(Extracted page text data)
+ + + + + + +

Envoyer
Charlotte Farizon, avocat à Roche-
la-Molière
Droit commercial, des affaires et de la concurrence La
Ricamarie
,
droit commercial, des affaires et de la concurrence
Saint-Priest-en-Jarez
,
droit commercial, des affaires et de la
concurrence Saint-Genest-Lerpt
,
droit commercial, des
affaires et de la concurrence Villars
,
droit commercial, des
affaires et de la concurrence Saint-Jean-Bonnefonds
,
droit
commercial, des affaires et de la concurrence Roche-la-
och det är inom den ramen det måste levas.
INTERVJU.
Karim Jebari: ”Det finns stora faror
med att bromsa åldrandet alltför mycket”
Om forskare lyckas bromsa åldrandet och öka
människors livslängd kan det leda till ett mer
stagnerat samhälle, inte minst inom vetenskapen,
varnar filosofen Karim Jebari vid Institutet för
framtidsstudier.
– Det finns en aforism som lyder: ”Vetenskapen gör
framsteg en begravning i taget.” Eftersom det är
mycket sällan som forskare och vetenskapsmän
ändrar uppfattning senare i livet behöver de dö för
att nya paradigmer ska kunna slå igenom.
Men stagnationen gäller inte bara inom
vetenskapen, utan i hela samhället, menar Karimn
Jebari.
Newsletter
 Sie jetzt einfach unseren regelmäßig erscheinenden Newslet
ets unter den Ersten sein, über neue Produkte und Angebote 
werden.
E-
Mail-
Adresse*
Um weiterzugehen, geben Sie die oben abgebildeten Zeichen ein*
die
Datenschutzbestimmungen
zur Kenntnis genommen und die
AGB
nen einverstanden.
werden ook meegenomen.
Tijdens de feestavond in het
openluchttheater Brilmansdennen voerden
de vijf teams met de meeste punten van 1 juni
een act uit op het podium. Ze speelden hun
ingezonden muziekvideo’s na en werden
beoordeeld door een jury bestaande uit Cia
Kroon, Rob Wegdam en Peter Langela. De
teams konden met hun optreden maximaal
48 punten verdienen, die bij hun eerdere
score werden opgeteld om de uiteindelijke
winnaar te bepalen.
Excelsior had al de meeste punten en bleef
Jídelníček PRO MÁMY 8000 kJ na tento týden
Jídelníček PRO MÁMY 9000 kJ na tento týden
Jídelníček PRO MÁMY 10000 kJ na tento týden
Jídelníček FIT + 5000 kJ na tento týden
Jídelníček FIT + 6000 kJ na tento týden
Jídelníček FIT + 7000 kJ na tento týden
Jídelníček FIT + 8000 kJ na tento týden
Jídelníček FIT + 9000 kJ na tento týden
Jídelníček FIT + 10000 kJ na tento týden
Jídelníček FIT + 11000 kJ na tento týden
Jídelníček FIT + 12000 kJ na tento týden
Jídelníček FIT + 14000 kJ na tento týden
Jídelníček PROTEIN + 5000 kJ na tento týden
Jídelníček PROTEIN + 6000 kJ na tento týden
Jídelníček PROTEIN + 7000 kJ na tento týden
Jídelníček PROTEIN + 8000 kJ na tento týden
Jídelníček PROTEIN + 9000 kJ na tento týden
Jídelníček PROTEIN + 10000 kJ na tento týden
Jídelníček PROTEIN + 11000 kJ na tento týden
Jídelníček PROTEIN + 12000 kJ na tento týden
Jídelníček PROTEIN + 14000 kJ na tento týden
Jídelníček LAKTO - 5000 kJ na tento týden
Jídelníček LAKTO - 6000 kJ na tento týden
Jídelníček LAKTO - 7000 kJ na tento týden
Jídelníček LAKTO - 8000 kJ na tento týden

+ + + + + + +

▸ WHAT IS BEING ASKED:
Transcribe each line of the data above, unaltered, from the one where "de vijf teams met de meeste punten van 1 juni" appears to the one where "score werden opgeteld om de uiteindelijke" appears, inclusive of both.

▸ RESPONSE AREA:
de vijf teams met de meeste punten van 1 juni
een act uit op het podium. Ze speelden hun
ingezonden muziekvideo’s na en werden
beoordeeld door een jury bestaande uit Cia
Kroon, Rob Wegdam en Peter Langela. De
teams konden met hun optreden maximaal
48 punten verdienen, die bij hun eerdere
score werden opgeteld om de uiteindelijke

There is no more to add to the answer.